◆ Extracted material ◆

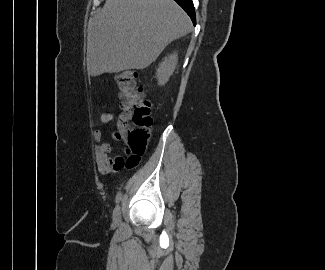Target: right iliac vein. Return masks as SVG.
I'll return each mask as SVG.
<instances>
[{
  "label": "right iliac vein",
  "instance_id": "63e3f726",
  "mask_svg": "<svg viewBox=\"0 0 325 270\" xmlns=\"http://www.w3.org/2000/svg\"><path fill=\"white\" fill-rule=\"evenodd\" d=\"M121 222V207L117 205L113 212V223L118 225Z\"/></svg>",
  "mask_w": 325,
  "mask_h": 270
}]
</instances>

◆ Task ◆
Copy every line of the material above without any changes, and leave the picture out.

◆ Output ◆
Target: right iliac vein. Return masks as SVG.
I'll return each mask as SVG.
<instances>
[{
  "label": "right iliac vein",
  "instance_id": "63e3f726",
  "mask_svg": "<svg viewBox=\"0 0 325 270\" xmlns=\"http://www.w3.org/2000/svg\"><path fill=\"white\" fill-rule=\"evenodd\" d=\"M121 222V207L117 205L113 212V223L118 225Z\"/></svg>",
  "mask_w": 325,
  "mask_h": 270
}]
</instances>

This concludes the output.